LONDON (Reuters) - Shire Plc has agreed to buy NPS Pharmaceuticals Inc for $5.2 billion in its biggest acquisition yet, as the Dublin-based drugmaker strengthens its position in the lucrative field of medicines for rare diseases.
The takeover continues the breakneck pace of deal-making in 2014 in the pharmaceuticals sector, as companies jockey for promising assets amid a wave of new drugs emerging from research laboratories.
Shire Chief Executive Officer Flemming Ornskov told Reuters he would keep looking for more deals to grow the company into a biotech powerhouse.
Shire will pay $46.00 per NPS share, representing a premium of nearly 10 percent to NPS’ Friday close, the two companies said on Sunday.
The move will not come as a huge surprise, since Shire was first linked to NPS in May 2014. When plans for Shire to sell itself to AbbVie Inc fell apart in October, Shire said it could look again at earlier deal prospects and reports of Shire’s interest resurfaced in mid-December.
“This is about growth and rare diseases, and it fits hand in glove with our strategy and our franchise,” Ornskov said.
Shire expects the all-cash deal to add to its adjusted earnings from 2016 onward. It believes it can achieve cost savings of approximately 25 percent to 35 percent of consensus forecasts for NPS’ standalone future operating cost base from 2017.
The acquisition of New Jersey-based NPS will give Shire two significant new drugs. Gattex, a treatment for short-bowel syndrome, is already on the market, while Natpara, for hypoparathyroidism, is awaiting approval from the U.S. Food and Drug Administration.
The FDA is slated to decide on the Natpara application by Jan. 24. “I am confident that Natpara will be approved on the 24th, however ... there is absolutely no guarantee,” said NPS CEO Francois Nader. “Given our interactions with the FDA, I believe it will be approved.”
Nader called Shire’s decision to conclude a deal before a decision “a calculated risk on their part,” that nevertheless “would provide the joint company the opportunity to deploy the most resources in supporting the launch.”

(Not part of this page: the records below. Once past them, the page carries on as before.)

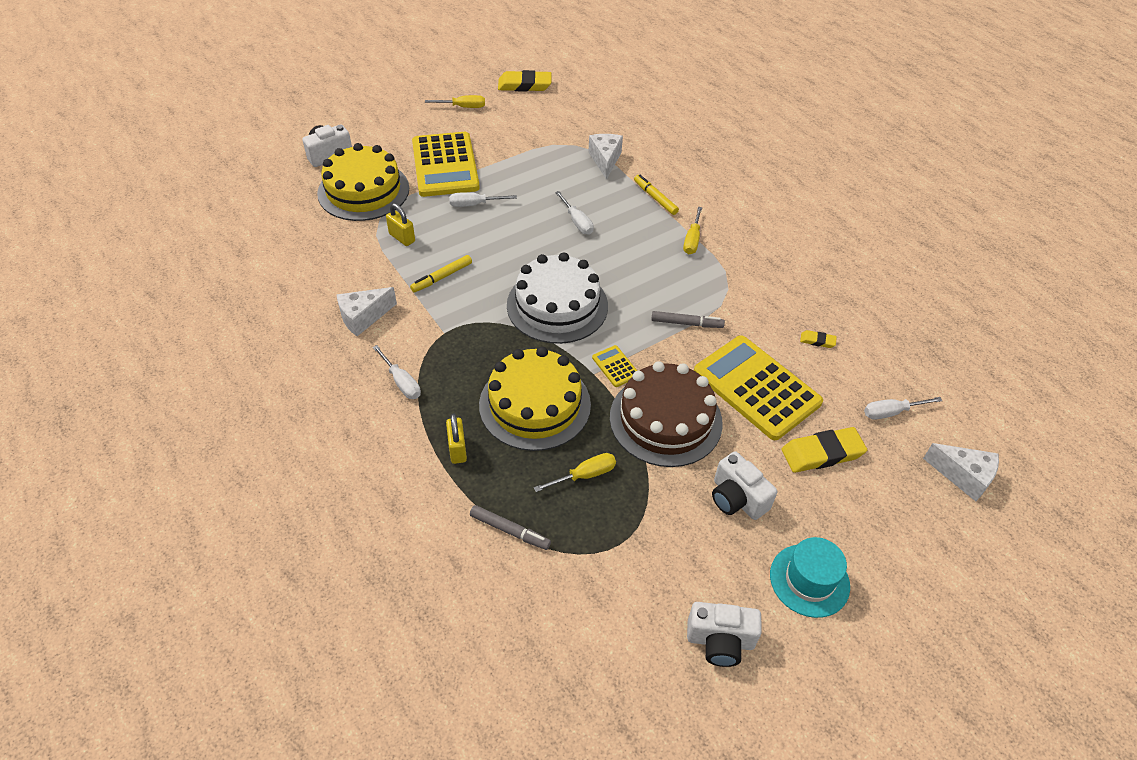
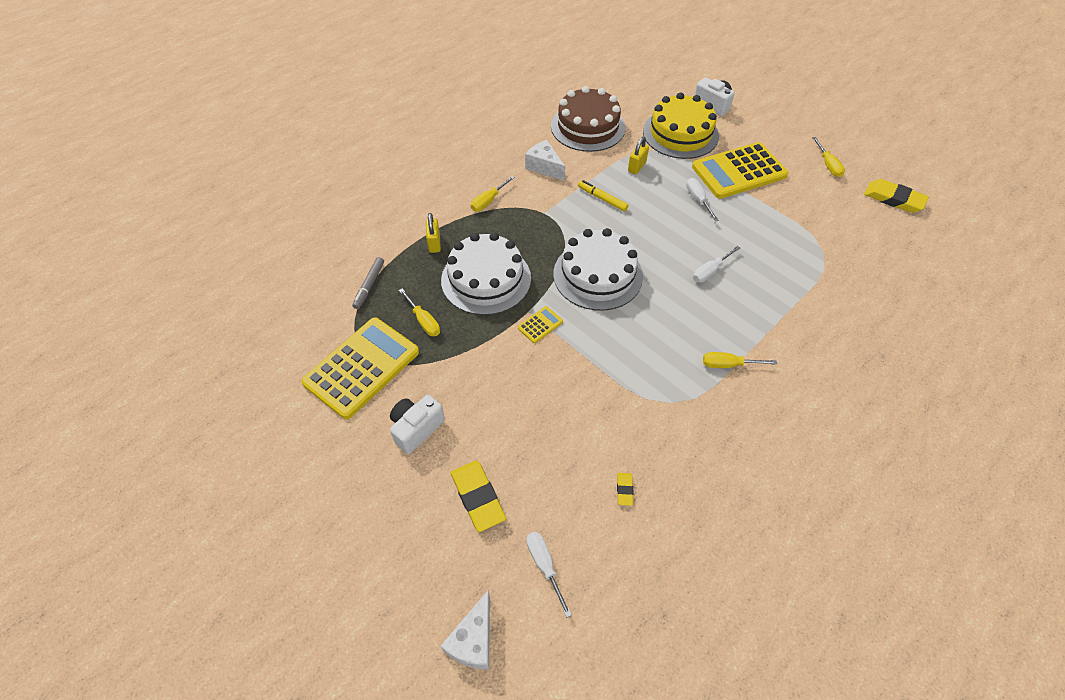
camera: 80 degrees right, 5 degrees up
(402, 382) = (488, 201): white screwdriver -> yellow screwdriver
(457, 449) = (434, 243): yellow padlock -> yellow padlock turned 75 degrees counterclockwise
(524, 85) = (893, 199): yellow eraser -> yellow eraser turned 45 degrees counterclockwise
(535, 404) = (486, 279): yellow cake -> white cake
(605, 160) = (813, 278): white cheese -> none
(655, 198) = (777, 326): yellow marker -> none
(665, 419) = (490, 368): brown cake -> brown cake (588, 127)
(686, 323) = (609, 371): grey marker -> none
(720, 641) = (285, 426): white camera -> none
(756, 387) = (545, 436): yellow calculator -> yellow calculator (362, 367)
(809, 580) = (341, 489): turquoise hat -> none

Consensus analyst forecasts for the two NPS medicines point to annual sales of $509 million and $534 million respectively by 2019, according to Thomson Reuters Cortellis, although Ornskov believes they may bring in more.
“Both of them have significant sales potential and some have mentioned the word ‘blockbuster’,” he said. The term blockbuster applies to a drug with sales of $1 billion or more.
Shire, which will tender NPS shares, has secured an $850 million bank loan which, together with cash reserves and an existing $2.1 billion five-year revolving credit facility, will pay for the deal.
Even though NPS is a record acquisition for Shire, Ornskov expects the deal, which could close in the first quarter of this year, to be paid off quickly.
“We are incredibly cash-generative and this will add to that, so this does not prevent us from considering further deals,” he said. “Shire is always considering the next deal.”
Shire’s coffers were boosted to the tune of more than $1.6 billion when it got a windfall break-up fee after AbbVie walked away from its $55 billion takeover bid.
Citigroup and Lazard acted as joint financial advisers to Shire, with Goldman Sachs and Leerink advising NPS.